*** Block opens ***

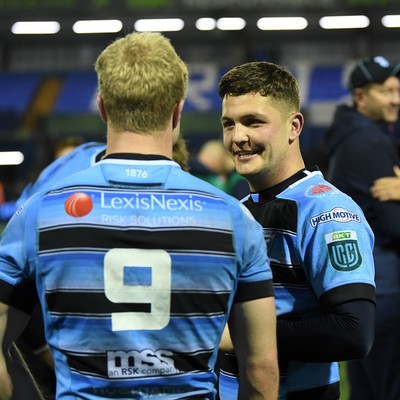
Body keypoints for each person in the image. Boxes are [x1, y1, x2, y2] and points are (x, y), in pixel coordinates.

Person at [0, 32, 279, 399]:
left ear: (102, 107)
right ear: (178, 111)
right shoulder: (232, 218)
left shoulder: (42, 212)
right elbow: (260, 366)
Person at [216, 61, 376, 400]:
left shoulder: (328, 211)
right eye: (229, 124)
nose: (237, 137)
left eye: (253, 122)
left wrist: (235, 336)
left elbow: (353, 332)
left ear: (294, 126)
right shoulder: (241, 208)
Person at [324, 56, 400, 400]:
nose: (395, 99)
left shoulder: (347, 136)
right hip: (385, 285)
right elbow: (395, 225)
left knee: (367, 389)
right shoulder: (371, 142)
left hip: (360, 284)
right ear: (360, 96)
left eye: (397, 90)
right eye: (386, 91)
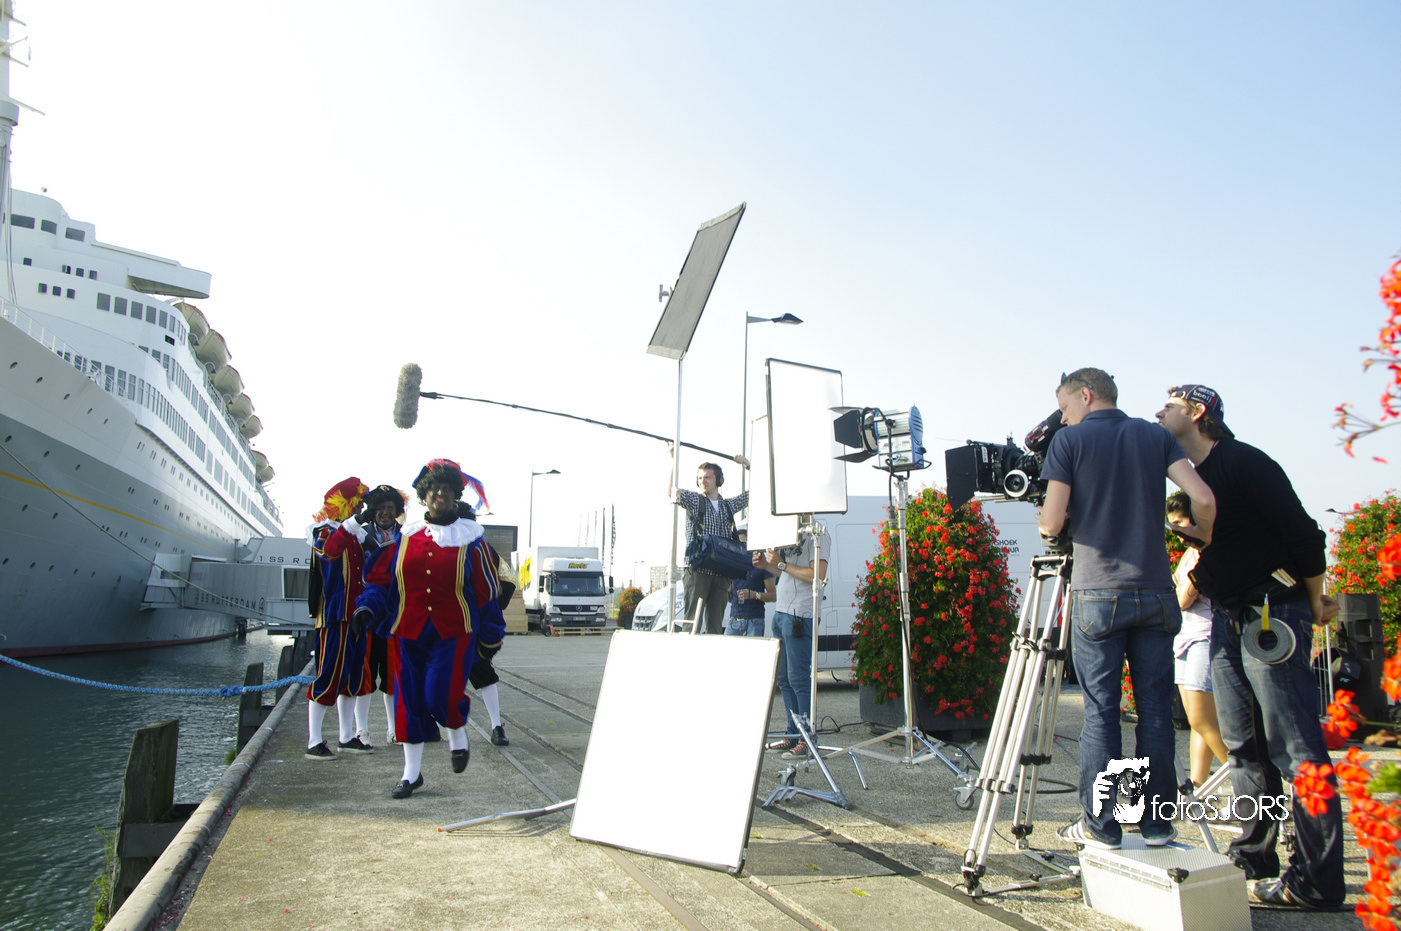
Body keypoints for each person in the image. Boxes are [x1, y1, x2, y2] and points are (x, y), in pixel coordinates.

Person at [1156, 384, 1344, 910]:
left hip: (1272, 612)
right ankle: (1252, 858)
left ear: (1198, 412)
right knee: (1244, 748)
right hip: (1228, 617)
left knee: (1295, 748)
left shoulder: (1244, 462)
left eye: (1170, 405)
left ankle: (1316, 883)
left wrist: (1313, 600)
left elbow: (1304, 534)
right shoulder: (1189, 477)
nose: (1159, 411)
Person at [1037, 368, 1216, 851]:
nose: (1063, 418)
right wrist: (1202, 535)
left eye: (1065, 407)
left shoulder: (1068, 443)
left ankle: (1103, 827)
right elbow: (1202, 496)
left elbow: (1052, 521)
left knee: (1102, 714)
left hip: (1099, 592)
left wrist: (1048, 525)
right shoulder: (1154, 436)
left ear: (1086, 394)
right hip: (1156, 591)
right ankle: (1157, 826)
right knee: (1155, 712)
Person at [355, 459, 506, 799]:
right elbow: (381, 583)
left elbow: (486, 592)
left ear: (455, 496)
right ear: (424, 495)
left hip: (453, 632)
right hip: (408, 630)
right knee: (408, 700)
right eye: (434, 488)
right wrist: (367, 608)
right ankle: (411, 774)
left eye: (447, 489)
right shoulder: (405, 538)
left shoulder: (471, 541)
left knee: (439, 694)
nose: (440, 493)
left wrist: (491, 634)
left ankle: (457, 733)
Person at [304, 477, 374, 760]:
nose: (360, 509)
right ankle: (314, 740)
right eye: (357, 504)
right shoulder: (324, 532)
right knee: (328, 675)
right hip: (334, 616)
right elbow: (329, 551)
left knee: (352, 678)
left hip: (356, 618)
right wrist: (354, 523)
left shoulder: (357, 536)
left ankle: (346, 736)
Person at [1165, 492, 1228, 790]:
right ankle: (1198, 786)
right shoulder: (1189, 552)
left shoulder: (1206, 550)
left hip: (1205, 636)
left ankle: (1247, 777)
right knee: (1196, 721)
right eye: (1172, 525)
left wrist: (1180, 592)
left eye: (1180, 522)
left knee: (1203, 718)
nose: (1177, 531)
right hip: (1185, 637)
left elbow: (1182, 599)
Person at [752, 516, 829, 759]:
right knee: (784, 678)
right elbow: (784, 571)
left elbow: (817, 575)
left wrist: (782, 565)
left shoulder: (818, 532)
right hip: (782, 612)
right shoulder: (791, 531)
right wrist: (767, 566)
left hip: (800, 615)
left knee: (798, 678)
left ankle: (807, 739)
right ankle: (793, 734)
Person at [343, 484, 407, 745]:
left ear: (397, 511)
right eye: (380, 508)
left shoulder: (407, 537)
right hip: (366, 615)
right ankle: (362, 730)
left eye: (390, 508)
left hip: (394, 616)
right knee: (364, 675)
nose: (385, 513)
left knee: (392, 676)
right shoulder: (360, 535)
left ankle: (393, 728)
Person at [667, 449, 750, 634]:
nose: (702, 481)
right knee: (691, 623)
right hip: (698, 570)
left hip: (721, 571)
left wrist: (747, 464)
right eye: (699, 478)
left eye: (707, 477)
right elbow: (672, 492)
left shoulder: (728, 505)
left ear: (718, 480)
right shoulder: (695, 501)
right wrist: (673, 461)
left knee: (715, 625)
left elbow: (755, 492)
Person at [727, 527, 775, 637]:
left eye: (743, 543)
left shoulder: (762, 565)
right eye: (737, 543)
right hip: (734, 620)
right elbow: (729, 594)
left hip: (754, 621)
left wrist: (755, 595)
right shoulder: (733, 565)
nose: (740, 546)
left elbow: (773, 596)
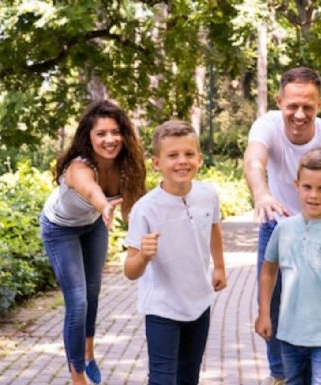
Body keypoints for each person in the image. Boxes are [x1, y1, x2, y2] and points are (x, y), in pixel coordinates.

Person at [243, 66, 321, 384]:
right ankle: (279, 374)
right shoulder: (266, 125)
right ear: (280, 101)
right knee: (273, 300)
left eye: (307, 106)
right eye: (292, 105)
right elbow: (254, 160)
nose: (299, 114)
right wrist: (262, 194)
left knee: (319, 296)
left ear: (318, 106)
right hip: (280, 221)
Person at [39, 100, 147, 385]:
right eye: (101, 133)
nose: (109, 139)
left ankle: (89, 354)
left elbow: (131, 210)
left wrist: (139, 231)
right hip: (59, 229)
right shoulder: (78, 166)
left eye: (115, 132)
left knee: (94, 291)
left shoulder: (128, 167)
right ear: (88, 136)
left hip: (93, 225)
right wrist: (104, 207)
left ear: (124, 134)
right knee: (78, 300)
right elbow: (90, 189)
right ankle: (77, 377)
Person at [124, 120, 227, 385]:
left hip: (199, 303)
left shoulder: (208, 195)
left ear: (200, 159)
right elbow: (130, 271)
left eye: (189, 154)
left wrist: (219, 267)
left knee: (189, 376)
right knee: (162, 379)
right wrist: (144, 256)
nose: (182, 161)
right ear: (157, 163)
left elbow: (214, 228)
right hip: (162, 308)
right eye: (172, 155)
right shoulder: (145, 209)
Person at [255, 147, 321, 385]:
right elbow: (268, 270)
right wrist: (264, 312)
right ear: (297, 185)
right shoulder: (283, 228)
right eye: (307, 187)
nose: (313, 195)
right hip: (289, 334)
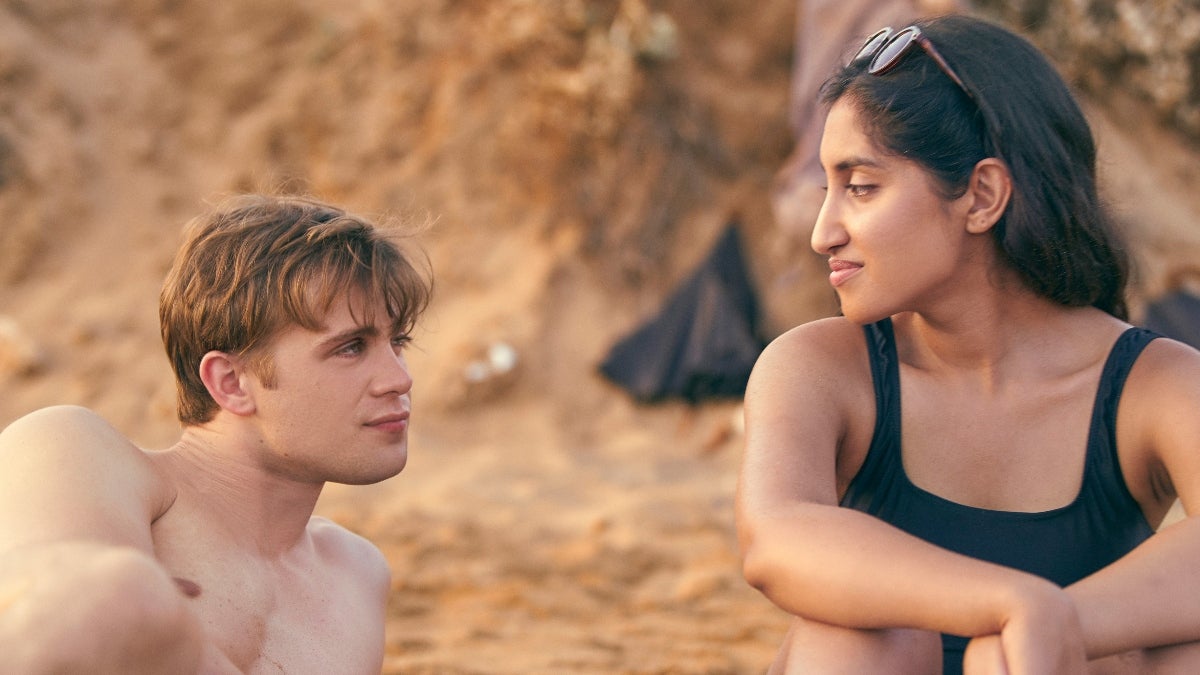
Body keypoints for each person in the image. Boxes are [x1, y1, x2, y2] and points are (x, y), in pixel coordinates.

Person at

*** Block closes ***

The response must match the data line for line, from its first line through the line with "right knee: (408, 700)", inclusive, and must leave out the pictures.

Body keypoints for each person in the image. Boxes are [x1, y1, x2, y2] and points are (x, y), in pixel coordinates.

Person at [0, 32, 279, 399]:
left ear: (102, 107)
right ear: (178, 111)
right shoulder: (232, 218)
left shoulder: (42, 212)
right elbow: (260, 366)
Person at [216, 61, 376, 400]:
left shoulder: (328, 211)
right eye: (229, 124)
nose: (237, 137)
left eye: (253, 122)
left wrist: (235, 336)
left elbow: (353, 332)
left ear: (294, 126)
right shoulder: (241, 208)
Person at [324, 56, 400, 400]:
nose: (395, 99)
left shoulder: (347, 136)
right hip: (385, 285)
right elbow: (395, 225)
left knee: (367, 389)
right shoulder: (371, 142)
left hip: (360, 284)
right ear: (360, 96)
left eye: (397, 90)
right eye: (386, 91)
Body keypoints for each person in the image. Boxes are [x1, y1, x2, y2] and points are (x, y), in pixel coordinates.

Person at [1156, 384, 1344, 910]:
left hip: (1272, 612)
right ankle: (1252, 858)
left ear: (1198, 412)
right knee: (1244, 748)
right hip: (1228, 617)
left knee: (1295, 748)
left shoulder: (1244, 462)
left eye: (1170, 405)
left ankle: (1316, 883)
left wrist: (1313, 600)
left elbow: (1304, 534)
right shoulder: (1189, 477)
nose: (1159, 411)
Person at [1037, 368, 1216, 851]:
nose: (1063, 418)
right wrist: (1202, 535)
left eye: (1065, 407)
left shoulder: (1068, 443)
left ankle: (1103, 827)
right elbow: (1202, 496)
left elbow: (1052, 521)
left knee: (1102, 714)
left hip: (1099, 592)
left wrist: (1048, 525)
right shoulder: (1154, 436)
left ear: (1086, 394)
right hip: (1156, 591)
right ankle: (1157, 826)
right knee: (1155, 712)
Person at [355, 459, 506, 799]:
right elbow: (381, 583)
left elbow: (486, 592)
left ear: (455, 496)
right ear: (424, 495)
left hip: (453, 632)
right hip: (408, 630)
right knee: (408, 700)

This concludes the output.